When examining race and ethnicity data from Virginia’s state dashboard, it becomes clear that this data is formulated unlike any other. Rather than displaying race and ethnicity data for each individual county, the Virginia Department of Health provides information grouped by health district, which consists of multiple counties. For example, the Lenowisco health district consists of Wise, Scott, Lee, and Norton counties.
In some instances, health districts are used instead of counties in order to maintain the anonymity of affected individuals if they come from such a small minority that the publication of their background would reveal their identity. After contacting Virginia’s State Department of Health, we were directed to Sections 32.1-36, 32.1-38, and 32.1-41 of the Code of Virginia, which mandates the Department of Health report at the health district level to protect the anonymity of patients during a disease investigation. However, when states report at the health district level instead of the county level it presents a challenge of trying to determine which cases in that health district belong to each county.

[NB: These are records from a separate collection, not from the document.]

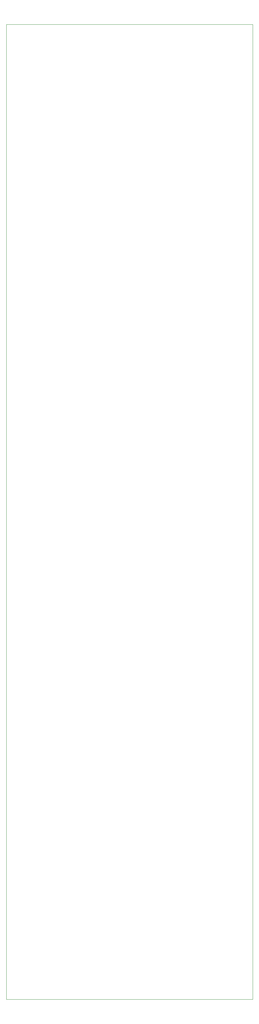
<source format=gbr>
%TF.GenerationSoftware,KiCad,Pcbnew,(6.0.7-1)-1*%
%TF.CreationDate,2023-12-02T14:15:27+01:00*%
%TF.ProjectId,11x3,31317833-2e6b-4696-9361-645f70636258,rev?*%
%TF.SameCoordinates,Original*%
%TF.FileFunction,Profile,NP*%
%FSLAX46Y46*%
G04 Gerber Fmt 4.6, Leading zero omitted, Abs format (unit mm)*
G04 Created by KiCad (PCBNEW (6.0.7-1)-1) date 2023-12-02 14:15:27*
%MOMM*%
%LPD*%
G01*
G04 APERTURE LIST*
%TA.AperFunction,Profile*%
%ADD10C,0.100000*%
%TD*%
G04 APERTURE END LIST*
D10*
X48540000Y-285210000D02*
X114540000Y-285210000D01*
X114540000Y-285210000D02*
X114540000Y-24510000D01*
X114540000Y-24510000D02*
X48540000Y-24510000D01*
X48540000Y-24510000D02*
X48540000Y-285210000D01*
M02*

</source>
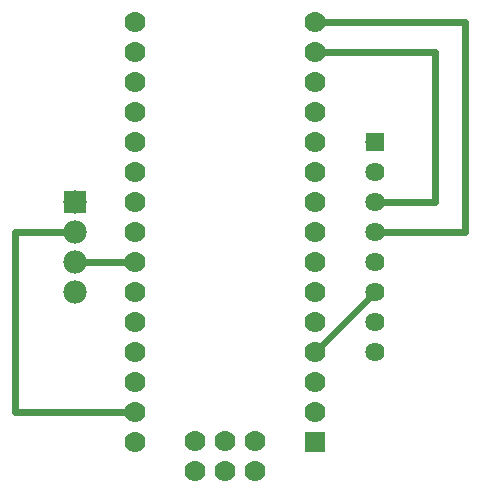
<source format=gbl>
G04 MADE WITH FRITZING*
G04 WWW.FRITZING.ORG*
G04 DOUBLE SIDED*
G04 HOLES PLATED*
G04 CONTOUR ON CENTER OF CONTOUR VECTOR*
%ASAXBY*%
%FSLAX23Y23*%
%MOIN*%
%OFA0B0*%
%SFA1.0B1.0*%
%ADD10C,0.064000*%
%ADD11C,0.070000*%
%ADD12C,0.078000*%
%ADD13R,0.064000X0.064000*%
%ADD14R,0.069958X0.070000*%
%ADD15R,0.077944X0.077986*%
%ADD16C,0.024000*%
%LNCOPPER0*%
G90*
G70*
G54D10*
X1291Y1153D03*
X1291Y1053D03*
X1291Y953D03*
X1291Y853D03*
X1291Y753D03*
X1291Y653D03*
X1291Y553D03*
X1291Y453D03*
G54D11*
X1091Y153D03*
X1091Y253D03*
X1091Y353D03*
X1091Y453D03*
X1091Y553D03*
X1091Y653D03*
X1091Y753D03*
X1091Y853D03*
X1091Y953D03*
X1091Y1053D03*
X1091Y1153D03*
X1091Y1253D03*
X1091Y1353D03*
X1091Y1453D03*
X1091Y1553D03*
X491Y153D03*
X491Y253D03*
X491Y353D03*
X491Y453D03*
X491Y553D03*
X491Y653D03*
X491Y753D03*
X491Y853D03*
X491Y953D03*
X491Y1053D03*
X491Y1153D03*
X491Y1253D03*
X491Y1353D03*
X491Y1453D03*
X491Y1553D03*
X891Y57D03*
X891Y157D03*
X790Y57D03*
X790Y157D03*
X690Y57D03*
X690Y157D03*
G54D12*
X291Y953D03*
X291Y853D03*
X291Y752D03*
X291Y652D03*
G54D13*
X1291Y1153D03*
G54D14*
X1091Y153D03*
G54D15*
X291Y953D03*
G54D16*
X90Y853D02*
X272Y853D01*
D02*
X90Y253D02*
X90Y853D01*
D02*
X473Y253D02*
X90Y253D01*
D02*
X473Y753D02*
X310Y752D01*
D02*
X1590Y1553D02*
X1590Y854D01*
D02*
X1590Y854D02*
X1311Y853D01*
D02*
X1109Y1553D02*
X1590Y1553D01*
D02*
X1491Y1452D02*
X1491Y953D01*
D02*
X1491Y953D02*
X1311Y953D01*
D02*
X1109Y1453D02*
X1491Y1452D01*
D02*
X1277Y638D02*
X1103Y465D01*
G04 End of Copper0*
M02*
</source>
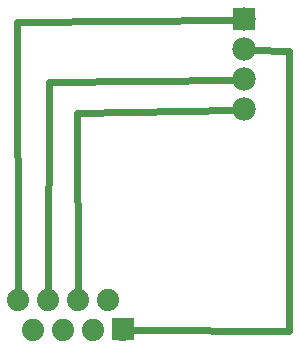
<source format=gbl>
G04 MADE WITH FRITZING*
G04 WWW.FRITZING.ORG*
G04 DOUBLE SIDED*
G04 HOLES PLATED*
G04 CONTOUR ON CENTER OF CONTOUR VECTOR*
%ASAXBY*%
%FSLAX23Y23*%
%MOIN*%
%OFA0B0*%
%SFA1.0B1.0*%
%ADD10C,0.074000*%
%ADD11C,0.078000*%
%ADD12R,0.078000X0.078000*%
%ADD13C,0.024000*%
%ADD14R,0.001000X0.001000*%
%LNCOPPER0*%
G90*
G70*
G54D10*
X180Y468D03*
X230Y368D03*
X280Y468D03*
X380Y468D03*
X480Y468D03*
X330Y368D03*
X430Y368D03*
X530Y368D03*
X180Y468D03*
X230Y368D03*
X280Y468D03*
X380Y468D03*
X480Y468D03*
X330Y368D03*
X430Y368D03*
X530Y368D03*
G54D11*
X932Y1402D03*
X932Y1302D03*
X932Y1202D03*
X932Y1102D03*
X932Y1402D03*
X932Y1302D03*
X932Y1202D03*
X932Y1102D03*
G54D12*
X932Y1402D03*
X932Y1402D03*
G54D13*
X177Y1394D02*
X180Y499D01*
D02*
X902Y1401D02*
X177Y1394D01*
D02*
X1081Y364D02*
X561Y368D01*
D02*
X1081Y1297D02*
X1081Y364D01*
D02*
X963Y1301D02*
X1081Y1297D01*
D02*
X281Y1194D02*
X902Y1201D01*
D02*
X280Y499D02*
X281Y1194D01*
D02*
X902Y1101D02*
X377Y1090D01*
D02*
X377Y1090D02*
X380Y499D01*
G54D14*
X493Y406D02*
X566Y406D01*
X493Y405D02*
X566Y405D01*
X493Y404D02*
X566Y404D01*
X493Y403D02*
X566Y403D01*
X493Y402D02*
X566Y402D01*
X493Y401D02*
X566Y401D01*
X493Y400D02*
X566Y400D01*
X493Y399D02*
X566Y399D01*
X493Y398D02*
X566Y398D01*
X493Y397D02*
X566Y397D01*
X493Y396D02*
X566Y396D01*
X493Y395D02*
X566Y395D01*
X493Y394D02*
X566Y394D01*
X493Y393D02*
X566Y393D01*
X493Y392D02*
X566Y392D01*
X493Y391D02*
X566Y391D01*
X493Y390D02*
X566Y390D01*
X493Y389D02*
X527Y389D01*
X533Y389D02*
X566Y389D01*
X493Y388D02*
X523Y388D01*
X537Y388D02*
X566Y388D01*
X493Y387D02*
X520Y387D01*
X539Y387D02*
X566Y387D01*
X493Y386D02*
X518Y386D01*
X541Y386D02*
X566Y386D01*
X493Y385D02*
X517Y385D01*
X542Y385D02*
X566Y385D01*
X493Y384D02*
X516Y384D01*
X544Y384D02*
X566Y384D01*
X493Y383D02*
X515Y383D01*
X545Y383D02*
X566Y383D01*
X493Y382D02*
X514Y382D01*
X545Y382D02*
X566Y382D01*
X493Y381D02*
X513Y381D01*
X546Y381D02*
X566Y381D01*
X493Y380D02*
X513Y380D01*
X547Y380D02*
X566Y380D01*
X493Y379D02*
X512Y379D01*
X547Y379D02*
X566Y379D01*
X493Y378D02*
X512Y378D01*
X548Y378D02*
X566Y378D01*
X493Y377D02*
X511Y377D01*
X548Y377D02*
X566Y377D01*
X493Y376D02*
X511Y376D01*
X549Y376D02*
X566Y376D01*
X493Y375D02*
X510Y375D01*
X549Y375D02*
X566Y375D01*
X493Y374D02*
X510Y374D01*
X549Y374D02*
X566Y374D01*
X493Y373D02*
X510Y373D01*
X550Y373D02*
X566Y373D01*
X493Y372D02*
X510Y372D01*
X550Y372D02*
X566Y372D01*
X493Y371D02*
X510Y371D01*
X550Y371D02*
X566Y371D01*
X493Y370D02*
X510Y370D01*
X550Y370D02*
X566Y370D01*
X493Y369D02*
X510Y369D01*
X550Y369D02*
X566Y369D01*
X493Y368D02*
X510Y368D01*
X550Y368D02*
X566Y368D01*
X493Y367D02*
X510Y367D01*
X550Y367D02*
X566Y367D01*
X493Y366D02*
X510Y366D01*
X550Y366D02*
X566Y366D01*
X493Y365D02*
X510Y365D01*
X549Y365D02*
X566Y365D01*
X493Y364D02*
X510Y364D01*
X549Y364D02*
X566Y364D01*
X493Y363D02*
X511Y363D01*
X549Y363D02*
X566Y363D01*
X493Y362D02*
X511Y362D01*
X548Y362D02*
X566Y362D01*
X493Y361D02*
X512Y361D01*
X548Y361D02*
X566Y361D01*
X493Y360D02*
X512Y360D01*
X547Y360D02*
X566Y360D01*
X493Y359D02*
X513Y359D01*
X547Y359D02*
X566Y359D01*
X493Y358D02*
X513Y358D01*
X546Y358D02*
X566Y358D01*
X493Y357D02*
X514Y357D01*
X545Y357D02*
X566Y357D01*
X493Y356D02*
X515Y356D01*
X544Y356D02*
X566Y356D01*
X493Y355D02*
X516Y355D01*
X543Y355D02*
X566Y355D01*
X493Y354D02*
X517Y354D01*
X542Y354D02*
X566Y354D01*
X493Y353D02*
X519Y353D01*
X541Y353D02*
X566Y353D01*
X493Y352D02*
X521Y352D01*
X539Y352D02*
X566Y352D01*
X493Y351D02*
X523Y351D01*
X537Y351D02*
X566Y351D01*
X493Y350D02*
X528Y350D01*
X531Y350D02*
X566Y350D01*
X493Y349D02*
X566Y349D01*
X493Y348D02*
X566Y348D01*
X493Y347D02*
X566Y347D01*
X493Y346D02*
X566Y346D01*
X493Y345D02*
X566Y345D01*
X493Y344D02*
X566Y344D01*
X493Y343D02*
X566Y343D01*
X493Y342D02*
X566Y342D01*
X493Y341D02*
X566Y341D01*
X493Y340D02*
X566Y340D01*
X493Y339D02*
X566Y339D01*
X493Y338D02*
X566Y338D01*
X493Y337D02*
X566Y337D01*
X493Y336D02*
X566Y336D01*
X493Y335D02*
X566Y335D01*
X493Y334D02*
X566Y334D01*
X493Y333D02*
X566Y333D01*
D02*
G04 End of Copper0*
M02*
</source>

The goal of the Health Equity data collection team of the COVID-19 Data Project is to standardize our data and adapt the information displayed by each state or county to fit within the U.S. Census Bureau’s parameters. To do this, we organize our data into 11 categories — white, Black/African American, Asian, American Indian/Alaska Native, Native Hawaiian/Pacific Islander, Multiracial, Other, and Unknown for race, and Hispanic, Non-Hispanic, or Unknown for ethnicity. This information is collected at the county level — in fact, it is currently the only dataset to do so. Therefore, having a state depict information at the health district level rather than the county level complicated things significantly, as it made running any sort of analysis or creating visualizations of our data much more difficult.
In order to solve this problem, we used the 2014-2018 American Community Survey data to get the estimated demographic breakdowns for each county in Virginia. Then, we used this information to proportionally redistribute the case totals in each health district. For instance, Lenowisco health district contains four counties: Wise, Scott, Lee, and Norton and had 203 white cases on August 1, 2020. Within this health district the proportion of the overall white population was distributed as follows: 42.8% in Wise County, 25.9% in Scott County, 27.0% in Lee County, and 4.3% in Norton county. We used these proportions to estimate county-level statistics for this health district by redistributing the 203 white cases proportionally to each county. Wise county had 86.8 of the cases, Scott county had 52.2 cases, Lee county had 54.9 cases, and Norton county had 8.7 cases. Each of these cases would then be rounded to the nearest whole number.
This methodology was applied to all the health districts for Virginia for all our data, which dates back to June 15, 2020. Our data set for Virginia grows everyday and the health department continues to publish data on a health district level. Despite this obstacle, we will continue to use our methodology to convert the data from health district level to county level in order to provide researchers a way to use our data for broader analysis.